In the early 50s, the library moved into a Pullman car that was parked behind the city hall, facing onto Maple Street. At that time, the city hall contained the Winchester Fire Department — with trucks parked on a wooden floor supported by a forest of wood columns in the unoccupied basement — and the Winchester Police Department. The library remained there from 1952 until 1958, ably run by Mrs. Lynne Boxley.
From there, the library moved into the building on South Main Street that had been occupied by the Winchester Church of Christ and became a real icon of downtown Winchester. In 1976 an addition was made to the building that included an upstairs meeting room. For the first time since the inception of a local public library, the addition afforded a way for physically challenged individuals to access the building.
Now our local gem resides in a building completed in 1997 and added to in 2008, providing thousands of books and visual media as well as hundreds of publications and historical items, activities, documents, and access to a vast repository of past local newspaper editions and records that can be found nowhere else.
I had the honor and privilege of serving as a trustee on the library Board of Directors for four years, serving with a dedicated, unpaid, talented group of four other individuals whose sole purpose was to provide for the community and improve an already superb facility, its collections, and its value to the public.
I recently had the opportunity to request an inter-library loan for a book that was not on the local shelves.

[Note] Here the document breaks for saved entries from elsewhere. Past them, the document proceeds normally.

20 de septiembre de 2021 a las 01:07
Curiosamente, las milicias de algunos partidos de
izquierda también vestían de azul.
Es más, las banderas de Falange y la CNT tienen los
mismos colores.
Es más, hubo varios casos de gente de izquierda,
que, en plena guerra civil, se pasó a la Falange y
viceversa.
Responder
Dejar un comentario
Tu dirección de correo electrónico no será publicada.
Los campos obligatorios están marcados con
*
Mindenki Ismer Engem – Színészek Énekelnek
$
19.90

It was so easy to simply call the library and provide the title and author of the book I sought. The very pleasant staff member with whom I spoke efficiently took the information and let me know that I would be contacted when the book arrived.

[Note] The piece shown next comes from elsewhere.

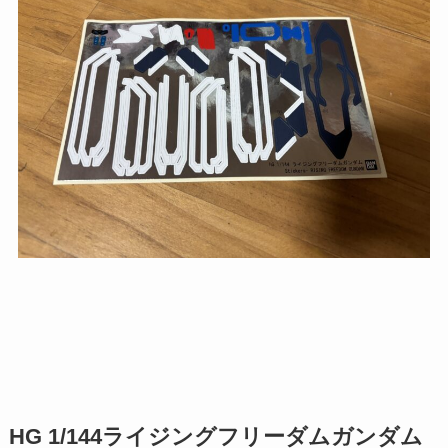
HG 1/144ライジングフリーダムガンダム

Less than a week later, when I went to collect the book, I inquired about the process of requesting an inter-library loan. I was told of the extensive network available to libraries in which such requests are circulated far and wide and that many offers may come to provide the requested item. I was also told that books have come from as far away as Alaska.
The services available here far exceed what most even realize, and the staff here, led by Julie Maruskin, is efficient, knowledgeable, and eager to help all patrons. Use them. Get to know them. You’ll never regret it — and you’ll find more in our library than you ever imagined.
Our library has been serving the community for seventy years due to the efforts of a small group of local women who saw the need in the early 50s and rose to meet it.
The library is a vital part of this community, indeed of any community. Encourage it. Protect it.
While the means of disseminating information will undoubtedly change over the coming decades, our library will also change and remain a valuable asset to everyone here. A real gem.